Vôte!  Ainda bem que vivemos numa democracia.  Posso todo dia encher minha caneca fumegante e sentar aqui folheando Balzac, um adicto famoso.  Em seu texto de 1838 “Tratado dos Estimulantes Modernos” (aqui, em francês: http://tinyurl.com/7acapw2) ele fala das cinco substâncias de excitação artificial: o álcool, o açúcar, o café, o chá e o tabaco.  É um texto que antecipa o texto famoso de Baudelaire, Os Paraísos Artificiais (1860), onde o poeta fala do vinho, do ópio e do haxixe. 

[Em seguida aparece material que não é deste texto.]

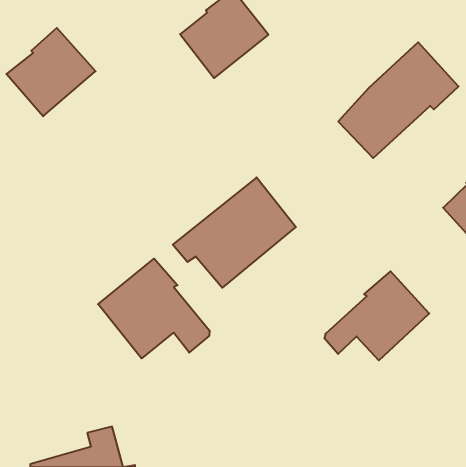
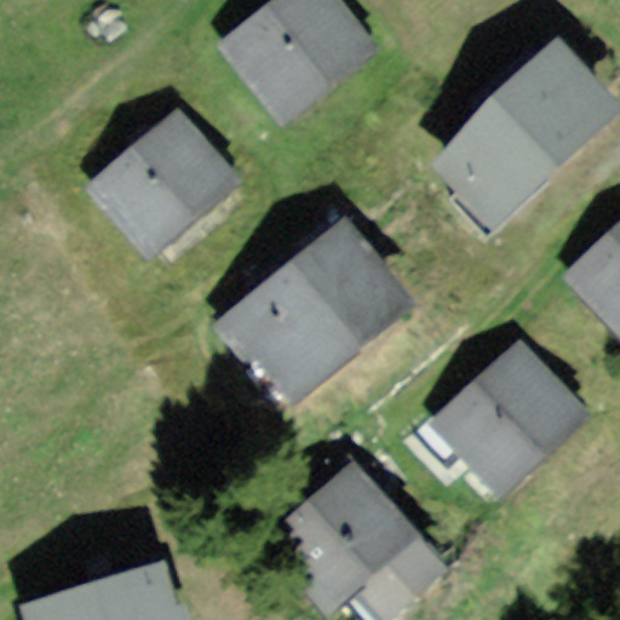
building: [6,28,96,116] -> [104,120,222,236]
building: [98,259,210,358] -> none
building: none -> [276,470,431,605]

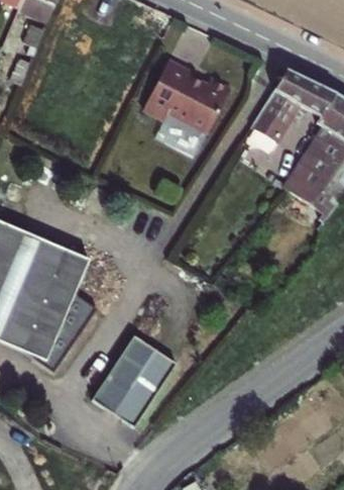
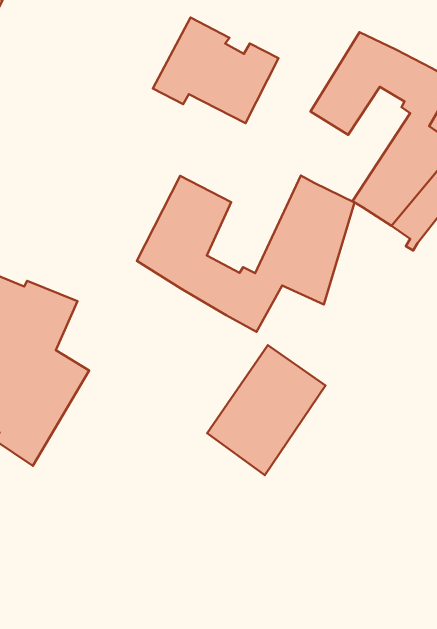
building: none -> [137,176,354,332]
building: [93,334,176,425] -> [207,345,326,475]

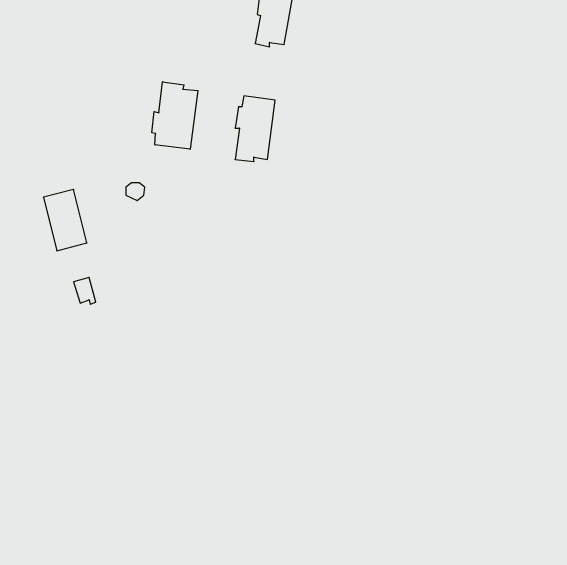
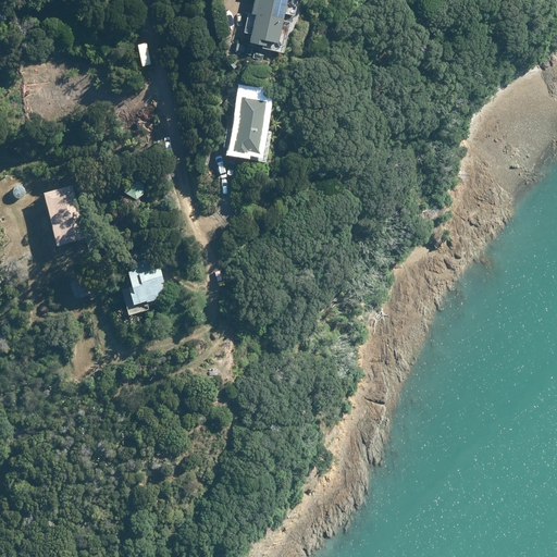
building: [152,82,198,149] -> none
building: none -> [127,259,163,306]

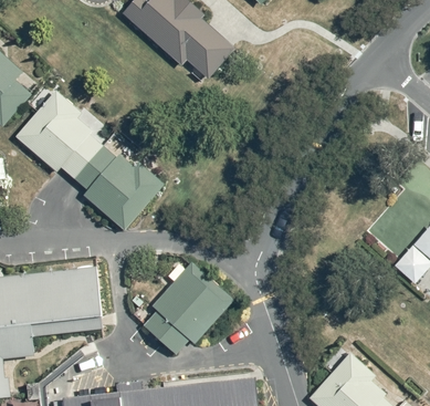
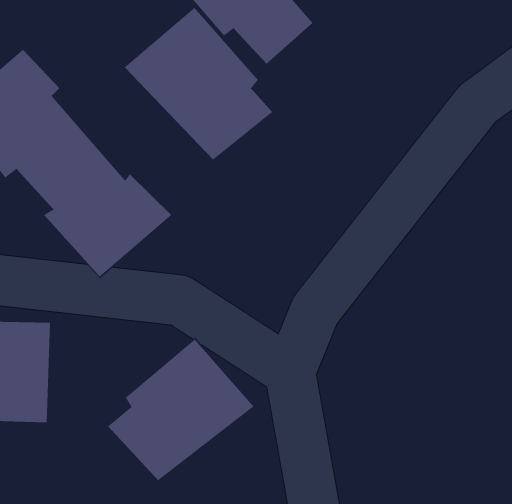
building: none -> [124,7,273,160]

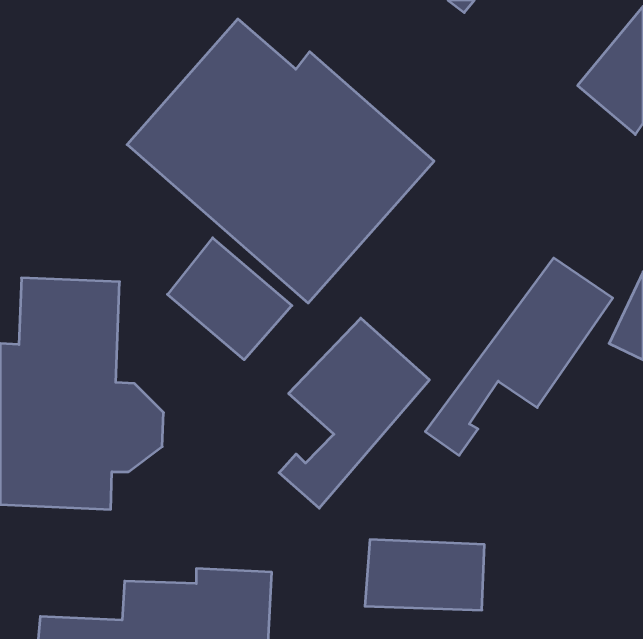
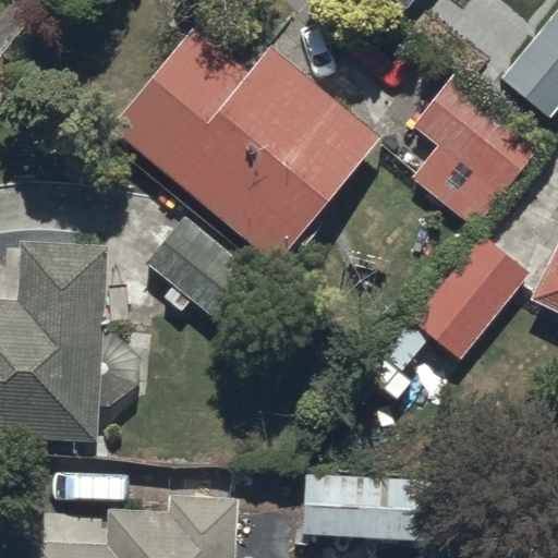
building: none -> [408,87,537,234]
building: [279,318,429,508] -> none

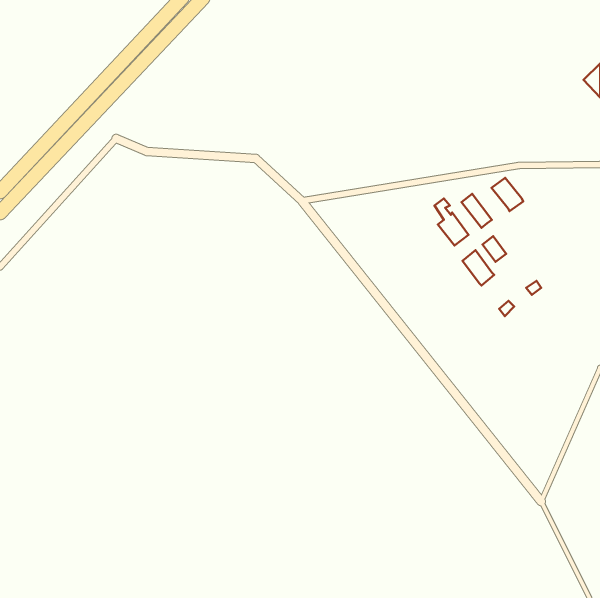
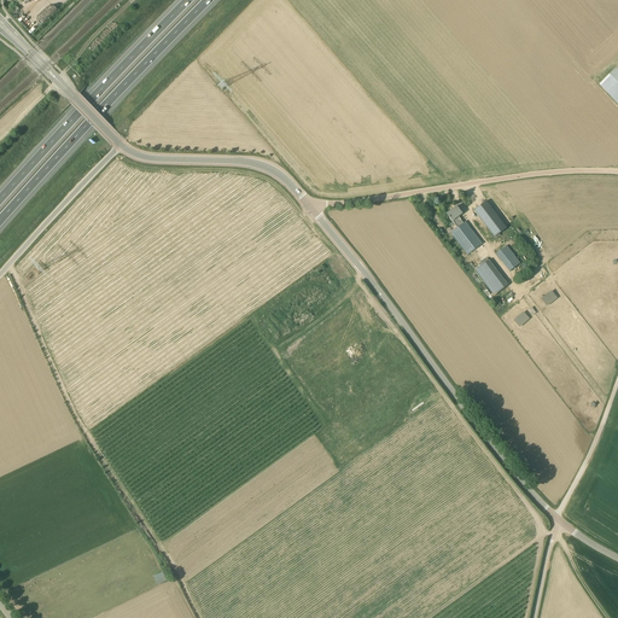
building: [491,178,523,211] -> none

Balzac era um cafezeiro hardcore, e sugere variadas maneiras de preparar a beberagem (ele é um dos que consideram uma heresia você jogar água fervendo em cima do pó – a água deve estar apenas quente).  E depois de comparar várias maneiras de administração do café ele diz: “Por fim, descobri um método horrível e brutal que recomendo apenas a homens de excessivo vigor. (...)  É o uso de café pulverizado muito fino, concentrado, frio e com pouca água ou nenhuma, consumido de estômago vazio.”  Ele explica que nessas circunstâncias o café é total e rapidamente absorvido pelo estômago, e a consequência imediata é o aumento da atividade cerebral, que ele descreve com metáforas militares:



“Logo as idéias se põem em marcha, como esquadrões de um exército se espalhando no campo de batalha, e a guerra principia. As lembranças fazem sua carga, com os estandartes tremulando; a cavalaria das metáforas se apresenta com seu magnífico galope; a artilharia da lógica avança com um clangor de máquinas e de munições; a uma ordem da imaginação, os atiradores de elite fazem mira e disparam; formas e silhuetas e personagens ficam prontos; o papel se cobre de tinta, porque essa vigília se abre e se fecha com torrentes dessa água negra, tal como uma batalha se inaugura e se encerra com o negror da pólvora.”


Poder discutir abertamente as vantagens e as desvantagens do café, do chá, do açúcar, etc.  é uma conquista cultural que não devemos desprezar.  Acho que isso tudo faz um pouco de mal, principalmente o açúcar branco, mas acho que proibi-los iria aumentar, e não diminuir, o número de suas vítimas.